#### WORK REQUIRED
Each entry must appear in the answer exactly as given.

++++ RECORDS

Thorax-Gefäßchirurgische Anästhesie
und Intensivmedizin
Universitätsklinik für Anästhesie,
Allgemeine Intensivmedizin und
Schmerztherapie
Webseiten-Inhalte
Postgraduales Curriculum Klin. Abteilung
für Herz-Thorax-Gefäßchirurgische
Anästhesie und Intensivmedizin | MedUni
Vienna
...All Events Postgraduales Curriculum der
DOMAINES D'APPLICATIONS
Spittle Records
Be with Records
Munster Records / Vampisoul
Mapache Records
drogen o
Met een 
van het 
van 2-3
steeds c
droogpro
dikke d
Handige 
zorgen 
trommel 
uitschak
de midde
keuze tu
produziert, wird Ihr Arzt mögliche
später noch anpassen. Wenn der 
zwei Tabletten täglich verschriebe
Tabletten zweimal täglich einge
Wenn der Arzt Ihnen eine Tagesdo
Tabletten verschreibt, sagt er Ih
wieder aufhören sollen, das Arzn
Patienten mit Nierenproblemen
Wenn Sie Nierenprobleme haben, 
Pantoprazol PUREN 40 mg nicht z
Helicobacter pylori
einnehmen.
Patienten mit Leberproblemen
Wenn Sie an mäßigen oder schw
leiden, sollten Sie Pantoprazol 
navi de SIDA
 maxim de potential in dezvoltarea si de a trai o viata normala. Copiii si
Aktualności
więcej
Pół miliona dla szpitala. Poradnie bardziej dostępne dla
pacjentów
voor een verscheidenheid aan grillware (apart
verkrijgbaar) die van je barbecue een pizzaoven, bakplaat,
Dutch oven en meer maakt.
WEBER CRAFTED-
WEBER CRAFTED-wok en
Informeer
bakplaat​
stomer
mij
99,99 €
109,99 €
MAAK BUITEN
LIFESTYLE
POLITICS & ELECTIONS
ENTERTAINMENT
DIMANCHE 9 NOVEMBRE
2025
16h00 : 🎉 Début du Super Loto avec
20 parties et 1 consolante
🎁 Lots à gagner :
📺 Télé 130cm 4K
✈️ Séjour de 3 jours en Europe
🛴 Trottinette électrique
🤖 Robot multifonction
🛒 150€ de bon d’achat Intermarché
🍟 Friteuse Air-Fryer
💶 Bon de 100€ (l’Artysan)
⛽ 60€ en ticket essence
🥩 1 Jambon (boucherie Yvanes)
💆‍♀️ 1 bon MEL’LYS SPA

++++++++

#### RESULT FOR THIS TASK
Thorax-Gefäßchirurgische Anästhesie
und Intensivmedizin
Universitätsklinik für Anästhesie,
Allgemeine Intensivmedizin und
Schmerztherapie
Webseiten-Inhalte
Postgraduales Curriculum Klin. Abteilung
für Herz-Thorax-Gefäßchirurgische
Anästhesie und Intensivmedizin | MedUni
Vienna
...All Events Postgraduales Curriculum der
DOMAINES D'APPLICATIONS
Spittle Records
Be with Records
Munster Records / Vampisoul
Mapache Records
drogen o
Met een 
van het 
van 2-3
steeds c
droogpro
dikke d
Handige 
zorgen 
trommel 
uitschak
de midde
keuze tu
produziert, wird Ihr Arzt mögliche
später noch anpassen. Wenn der 
zwei Tabletten täglich verschriebe
Tabletten zweimal täglich einge
Wenn der Arzt Ihnen eine Tagesdo
Tabletten verschreibt, sagt er Ih
wieder aufhören sollen, das Arzn
Patienten mit Nierenproblemen
Wenn Sie Nierenprobleme haben, 
Pantoprazol PUREN 40 mg nicht z
Helicobacter pylori
einnehmen.
Patienten mit Leberproblemen
Wenn Sie an mäßigen oder schw
leiden, sollten Sie Pantoprazol 
navi de SIDA
 maxim de potential in dezvoltarea si de a trai o viata normala. Copiii si
Aktualności
więcej
Pół miliona dla szpitala. Poradnie bardziej dostępne dla
pacjentów
voor een verscheidenheid aan grillware (apart
verkrijgbaar) die van je barbecue een pizzaoven, bakplaat,
Dutch oven en meer maakt.
WEBER CRAFTED-
WEBER CRAFTED-wok en
Informeer
bakplaat​
stomer
mij
99,99 €
109,99 €
MAAK BUITEN
LIFESTYLE
POLITICS & ELECTIONS
ENTERTAINMENT
DIMANCHE 9 NOVEMBRE
2025
16h00 : 🎉 Début du Super Loto avec
20 parties et 1 consolante
🎁 Lots à gagner :
📺 Télé 130cm 4K
✈️ Séjour de 3 jours en Europe
🛴 Trottinette électrique
🤖 Robot multifonction
🛒 150€ de bon d’achat Intermarché
🍟 Friteuse Air-Fryer
💶 Bon de 100€ (l’Artysan)
⛽ 60€ en ticket essence
🥩 1 Jambon (boucherie Yvanes)
💆‍♀️ 1 bon MEL’LYS SPA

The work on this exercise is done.